The thing is, that’s an argument by adverse consequence, and basically boils down to, “We can’t treat white supremacist murderers according to the law, because other white supremacists will use it as an example of how they’re being ‘persecuted’”. So long as white supremacists have the persecution complex that they have displayed, that will always be the case, and by allowing them to dictate that sort of double standard, it perpetuates the problem.
Take whatever small comfort you can in the fact that he did not get sentenced to a lifetime in a house of torment.
It’s not a victory, by any means, but at least after he’s exhausted his appeals in a decade or so he will no longer be part of the process of actively destroying others.
Remember life internment trades the health, lives and sanity of prison guards* and their families** for a sordid mockery of conscience.
* who commit suicide at double the rate of the general population, and suffer PTSD at ten times the national rate.
** who are subjected to parental and spousal abuse at a rate matched only by that of police officers’ families.
I’m seeing a pattern here.
But why would we want to change our prison system from one that benefits a handful of rich people to one that benefits the people who spend the most amount of time there, whichever side of the law they happen to be on?
In many cases I agree. But I don’t actually care about the well-being of a proven hate-filled mass-murderer such as Roof. I don’t even share @bibliophile20’s confidence that there’s no possible way mental health treatment could rehabilitate him. I just don’t want resources expended to help him in any way.
My objection to the death penalty has nothing at all to do with the inhumanity of it (particularly in this case where it appears to be giving the convict what he wants). I oppose the death penalty because I oppose the state having such barbaric power over its people, however democratically meted out. And while trial by jury may very well be the least unfair system we can enact, it’s far from truly impartial.
I’d much rather he get life in prison without possibility of parole. That said, Dylann Roof is not the hill on which I choose to stand and fight the death penalty when there are far better cases to argue against its existence.
Sure and I get that. But they also WANT that and romanticize it. In generally, I lean against the death penalty anyway and since he especially wants it, too. I don’t know…
the prisoners don’t do so well either. We need comprehensive prison reforms to focus on helping people reform rather than punishing them, I think. But yes, the men and women who work in the prison system often have serious problems caused by their jobs.
I am not in favor of the death penalty at all, but if there was ever a case where it was justified, this is it.
On the other hand, this:
and this:
This is where I’d be in favor of the capital punishment if I ever was, but this is too easy to politicize, and too light of a sentence.

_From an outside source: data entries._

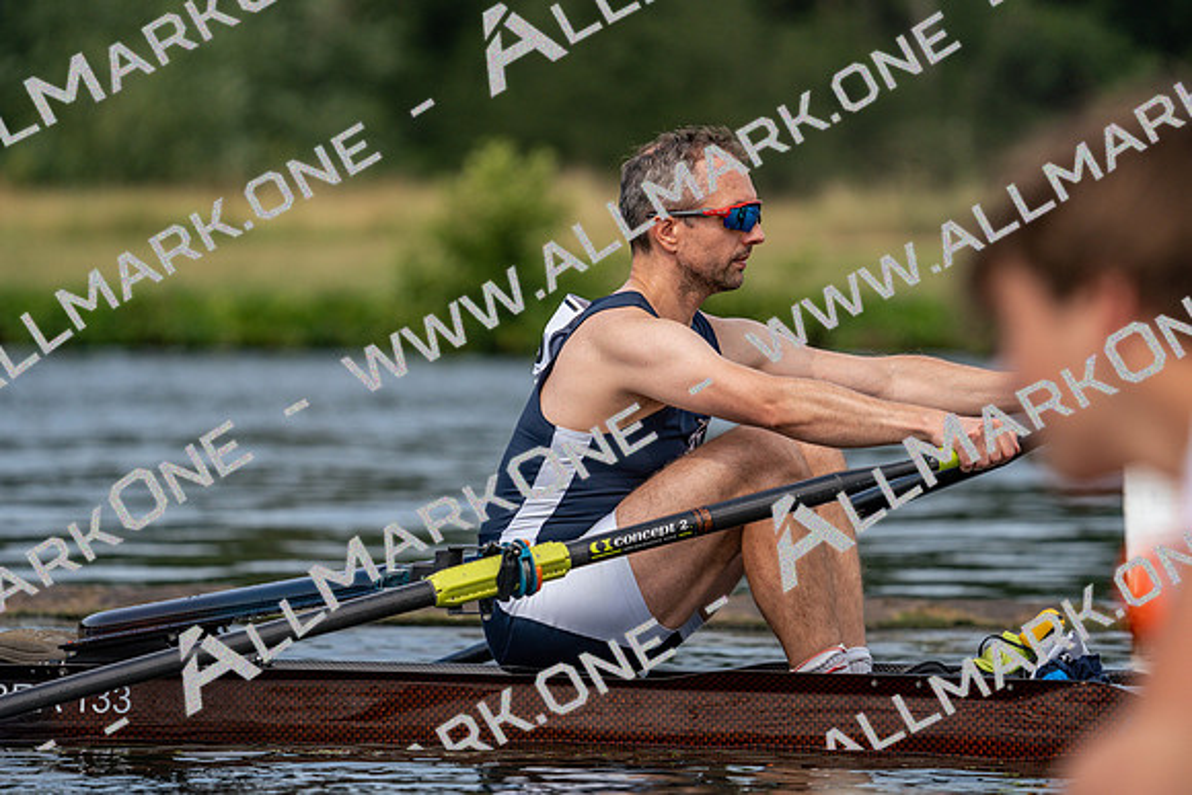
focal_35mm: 362
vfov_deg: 3.8
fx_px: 11988
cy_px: 398
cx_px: 596
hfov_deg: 5.7
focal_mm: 362
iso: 400
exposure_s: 1/1600
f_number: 6.3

The instances where I’m in favor of the death penalty must be near-zero and existing only in thought experiments.
The company we keep
I agree with most of this. But in the case of Roof, I don’t see it as vengeance, just that there’s no good reason to spend millions of dollars keeping him alive for potentially half a century or more. The world doesn’t need him, and he’s proven he’s not a part of civilization. Didn’t he admit that he didn’t expect to survive his attack? The US has many travesties of justice, this ain’t one of them.
In addition to cases seeking the death penalty costing on average about twice as much as those seeking life in prison, he’ll spend years on death row and still cost the state millions. I do understand your point, but in the end I don’t think the cost of the punishment should be the determining factor either way for a murder trial or sentencing. Compared to the amount of money collectively hoovered up by corporate prisons for locking non-violent offenders in their modern-day plantations, the money to jail Roof for a few decades instead of one plus cost of lethal injection is probably a rounding error.

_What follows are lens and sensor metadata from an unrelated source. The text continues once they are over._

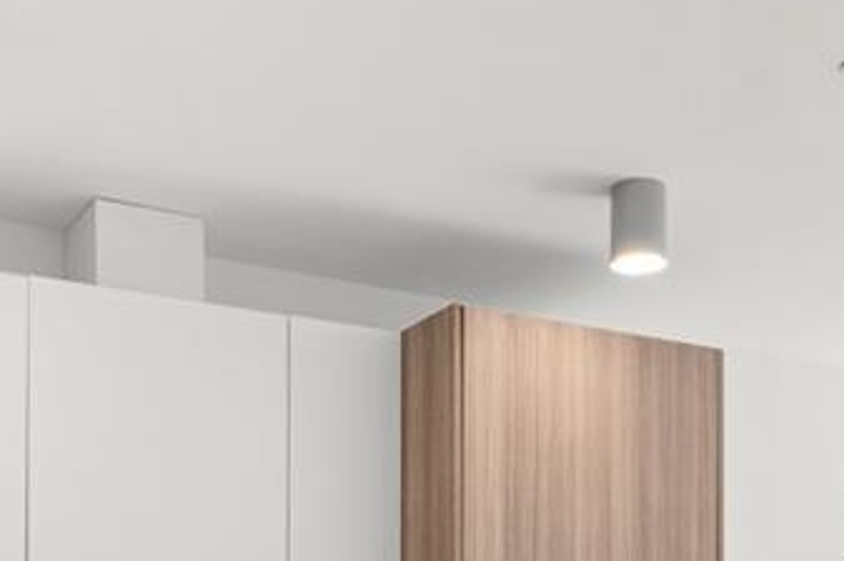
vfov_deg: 21.0
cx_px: 501
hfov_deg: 35.0
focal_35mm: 57
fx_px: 1335
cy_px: 781
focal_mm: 12
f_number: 8
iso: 640
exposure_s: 1/125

I think killing killers is analogous to torturing torturers or raping rapists. There’s a perverse sense of justice to it but it comes at the cost of our own humanity.
I do not like the death penalty, either. But if ever it is to be sentenced (and carried out), it is here - in this case. All of the criteria that I feel have to be met in order to be punishable by death, have been met. A heinous heinous crime, zero doubt of guilt, a remorseless perpetrator… yeah, I have no issue with this sentence. I support this jury’s decision.

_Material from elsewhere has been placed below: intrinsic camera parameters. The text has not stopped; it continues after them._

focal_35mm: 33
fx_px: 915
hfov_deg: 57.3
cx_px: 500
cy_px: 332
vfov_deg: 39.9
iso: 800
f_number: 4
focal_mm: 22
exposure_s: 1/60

So killing people is ok if they’re really bad after all?
I’m against killing people. Full stop.
Yes, he’s a piece of shit. He’s still a human being deserving as much compassion as we can muster for what made him the way he is. I don’t want him walking around but state sanctioned murder does nothing to address what he did. It just makes some people feel better.
Moreover, it legitimatizes institutional brutality which never stops at the people who deserve it. It also gives the pro-capital punishment a token white mass-murderer as if to say: See, we don’t just execute brown people. We execute white people too, as long as they murder nine people, are totally unapologetic and destroy their own criminal defense because they want to be a martyr.